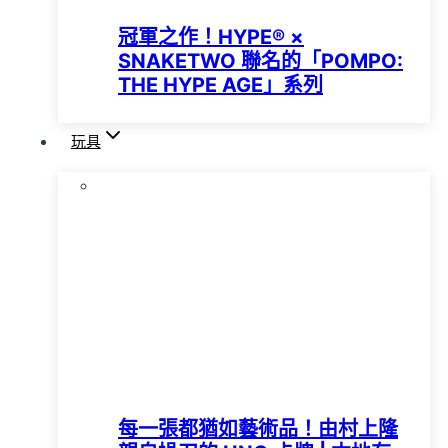
冠軍之作！HYPE®️ ×
SNAKETWO 聯名的「POMPO:
THE HYPE AGE」系列
玩具
每一張都猶如藝術品！由村上隆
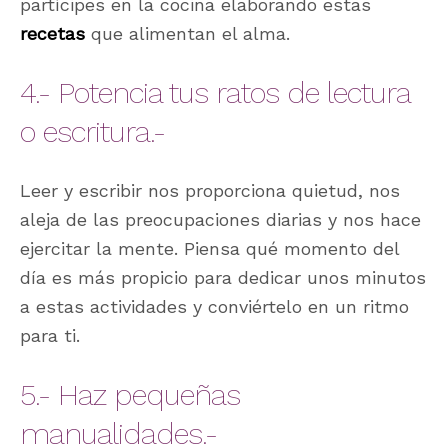
partícipes en la cocina elaborando estas
recetas
que alimentan el alma.
4.- Potencia tus ratos de lectura
o escritura.-
Leer y escribir nos proporciona quietud, nos
aleja de las preocupaciones diarias y nos hace
ejercitar la mente. Piensa qué momento del
día es más propicio para dedicar unos minutos
a estas actividades y conviértelo en un ritmo
para ti.
5.- Haz pequeñas
manualidades.-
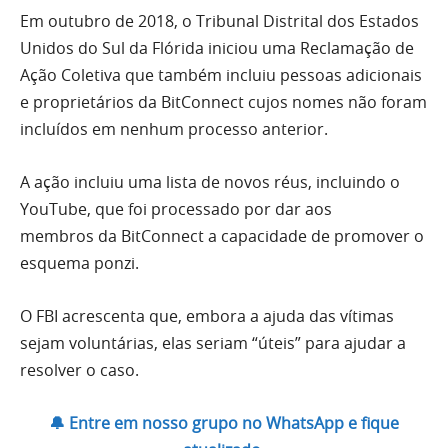
Em outubro de 2018, o Tribunal Distrital dos Estados
Unidos do Sul da Flórida iniciou uma Reclamação de
Ação Coletiva que também incluiu pessoas adicionais
e proprietários da BitConnect cujos nomes não foram
incluídos em nenhum processo anterior.
A ação incluiu uma lista de novos réus, incluindo o
YouTube, que foi processado por dar aos
membros da BitConnect a capacidade de promover o
esquema ponzi.
O FBI acrescenta que, embora a ajuda das vítimas
sejam voluntárias, elas seriam “úteis” para ajudar a
resolver o caso.
🔔 Entre em nosso grupo no WhatsApp e fique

■ ■ ■ ■ ■ ■ ■

### ASSIGNED TASK
What is wanted is the line containing "O FBI acrescenta" and every line after it through the last line of the entries, printed exactly.

### SOLUTION FOR THIS EXERCISE
O FBI acrescenta que, embora a ajuda das vítimas
sejam voluntárias, elas seriam “úteis” para ajudar a
resolver o caso.
🔔 Entre em nosso grupo no WhatsApp e fique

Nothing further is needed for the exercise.